Alleged agreement regarding non-enforcement
24. It is alleged that judgment in the fifth set of proceedings (Circuit Court proceedings Gladney v. Walsh [Record No. 37/2016]), was only obtained on the basis of an agreement that it would not be enforced or published if the debtor filed returns and paid tax by periodic payments. The most fundamental problem with that argument is that the debtor had not filed any returns at the material time and thus would not have had a defence even assuming the existence of such an agreement and even assuming the enforceability of an agreement to pay tax that the debtor was bound to pay in any event pursuant to statute.
Alleged reliance on the agreement to the detriment of the debtor
25. The debtor avers that he failed to engage with a personal insolvency practitioner on foot of the alleged agreement. It seems to me that argument falls away based on the way in which I view the previous point, but even if I am wrong about that, the Collector General is an excludable debtor under the Personal Insolvency Act 2012 as amended and so will be subject to an insolvency arrangement only if he decides to opt in. In the absence of such a decision, personal insolvency is not a realistic alternative procedure.
Section 14 of the 1988 Act
26. The debtor also argues that there is an alternative to bankruptcy which should be considered under s. 14 of the 1988 Act. Obviously I have considered that section and whether there are any alternatives to bankruptcy, but I am satisfied that there are not any real alternatives here, particularly having regard to the foregoing. Indeed, personal insolvency is rarely going to be a real alternative in a tax debt context without Revenue agreement given the status of the Collector General as an excludable debtor.

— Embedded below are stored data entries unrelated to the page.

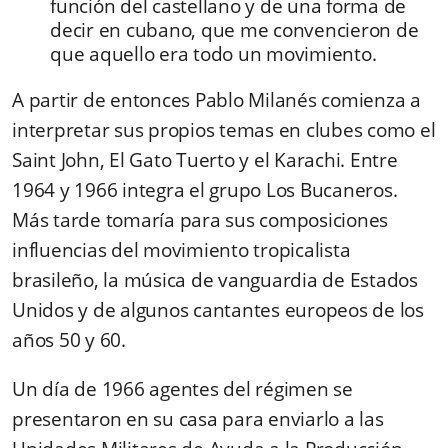
función del castellano y de una forma de
decir en cubano, que me convencieron de
que aquello era todo un movimiento.
A partir de entonces Pablo Milanés comienza a
interpretar sus propios temas en clubes como el
Saint John, El Gato Tuerto y el Karachi. Entre
1964 y 1966 integra el grupo Los Bucaneros.
Más tarde tomaría para sus composiciones
influencias del movimiento tropicalista
brasileño, la música de vanguardia de Estados
Unidos y de algunos cantantes europeos de los
años 50 y 60.
Un día de 1966 agentes del régimen se
presentaron en su casa para enviarlo a las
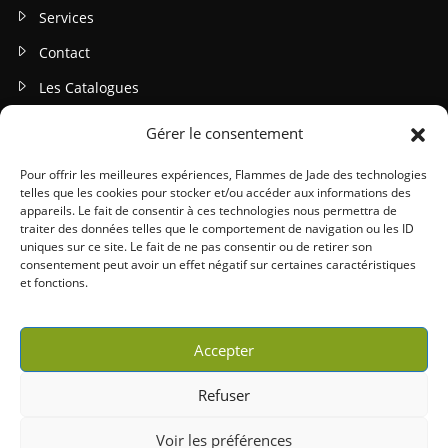
Services
Contact
Les Catalogues
Gérer le consentement
INFOS LEGALES
Mentions légales
Pour offrir les meilleures expériences, Flammes de Jade des technologies
telles que les cookies pour stocker et/ou accéder aux informations des
Politique de confidentialité
appareils. Le fait de consentir à ces technologies nous permettra de
traiter des données telles que le comportement de navigation ou les ID
Gestion des cookies
uniques sur ce site. Le fait de ne pas consentir ou de retirer son
consentement peut avoir un effet négatif sur certaines caractéristiques
Conditions générales (CGU / CGV)
et fonctions.
Accepter
Refuser
Copyright 2026 © Willy Peltier | Tous droits réservés |
Mentions légales
|
Voir les préférences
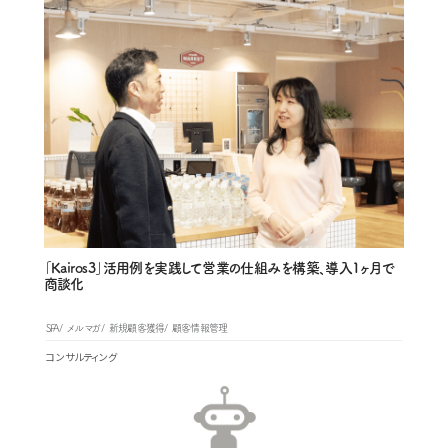
「Kairos3」活用例を実践して営業の仕組みを構築、導入1ヶ月で
商談化
SFA
メルマガ
新規顧客獲得
顧客情報管理
コンサルティング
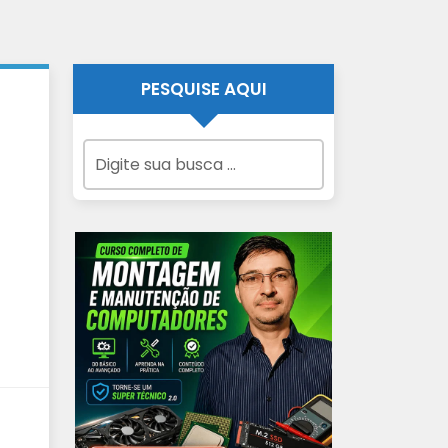
PESQUISE AQUI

27. There is no analogy to be drawn between a petition in bankruptcy and an application for summary judgment to which Harrisrange Ltd. v. Duncan  IEHC 14,  4 IR 1 applies. The law in relation to summary judgment has indeed been applied by analogy to dismissal of a bankruptcy summons by Dunne J. in Minister for Communications, Energy and Natural Resources v. Wood  IESC 16,  3 JIC 0901 (Unreported, Supreme Court, Dunne J. (Denham C.J. and Charleton J. concurring), 9th March, 2017), but it has no application to the defence of a petition.
28. The difference is that a summons should be set aside if an arguable defence is put forward, whereas in petition context the court actually tries the issues; so the debtor has to establish the correctness of her defence, not just its arguability. There is no later “trial” to which the petition is to be adjourned. If the court decides that the petition requires oral evidence, so be it; but that is in the context of the hearing of the petition itself, not some separate process. The hearing of a petition is the substantive hearing and a debtor has to do more than simply raise a credible potential defence, she has to actually make out that defence. The court, on hearing the petition, will determine any factual or legal issues required.
29. In this case I do not think that there is any factual defence established or even a factual issue on which an adjournment would be appropriate for further investigation or consideration. Insofar as legal issues have been raised, for the reasons explained, such issues should be determined against the debtor.
30. It follows that the petition should be granted.
31. Accordingly, I will adjudicate the debtor bankrupt.